# Activity:
Reproduce everything from the line containing "What is the value" down through the end of the entries, changing "bar" to "column" and keeping all other text identical. Omit the pictures.

______________________________

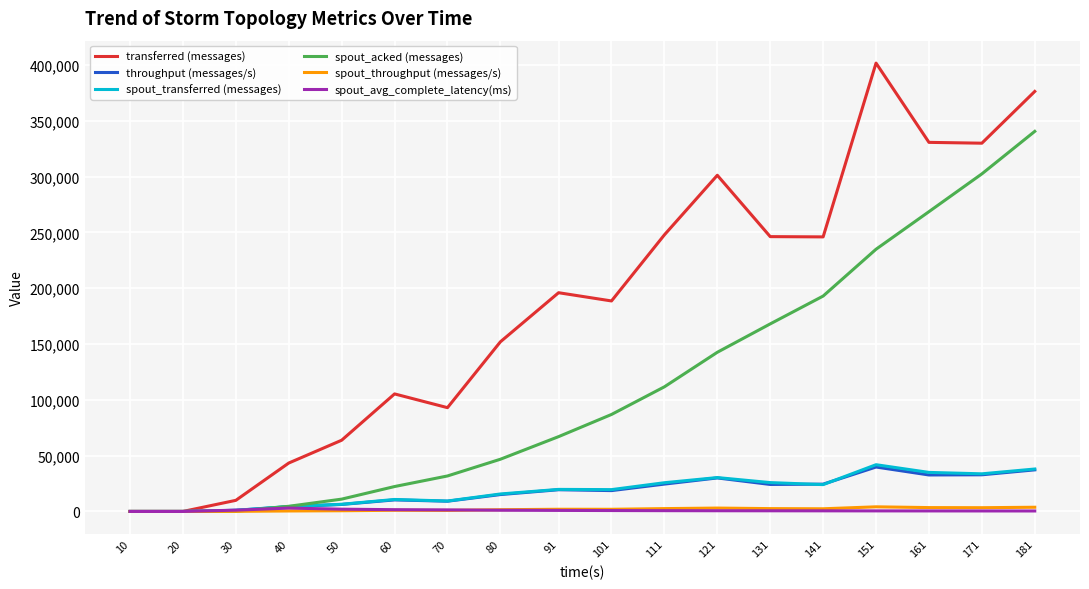

What is the maximum value shown in the chart?

401760.0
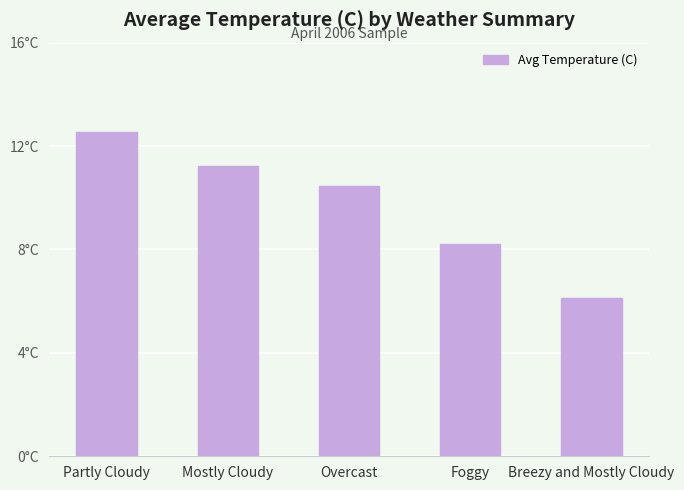

What is the value of the 1st bar from the left?

12.5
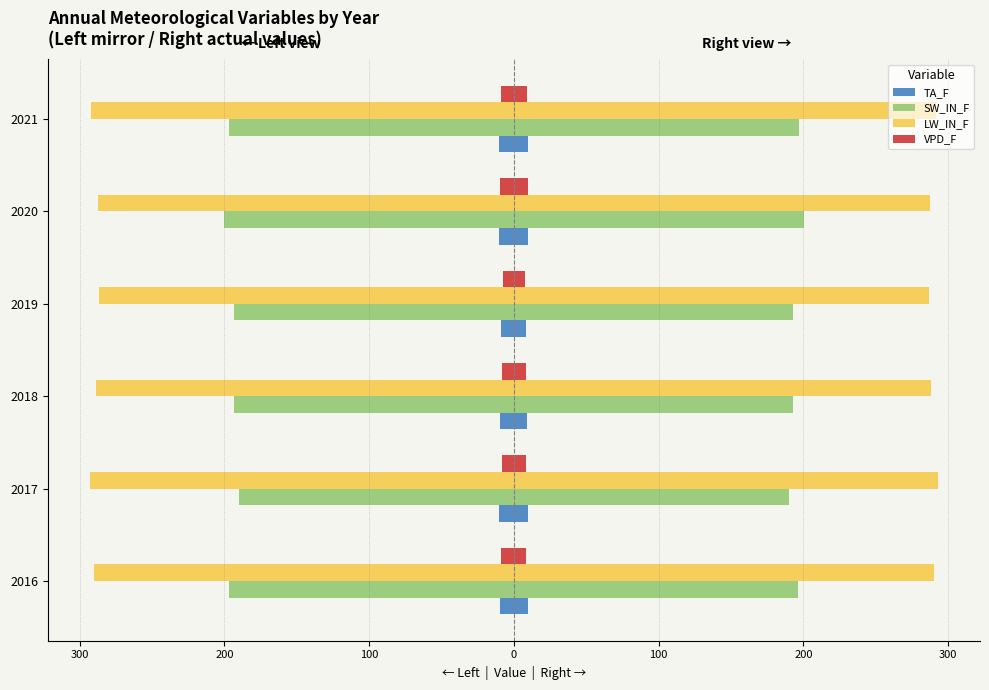

How many series are shown in this chart?

4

______________________________

# Written answer:
What is the value of the 1st column from the left?

12.5

How many series are shown in this chart?

4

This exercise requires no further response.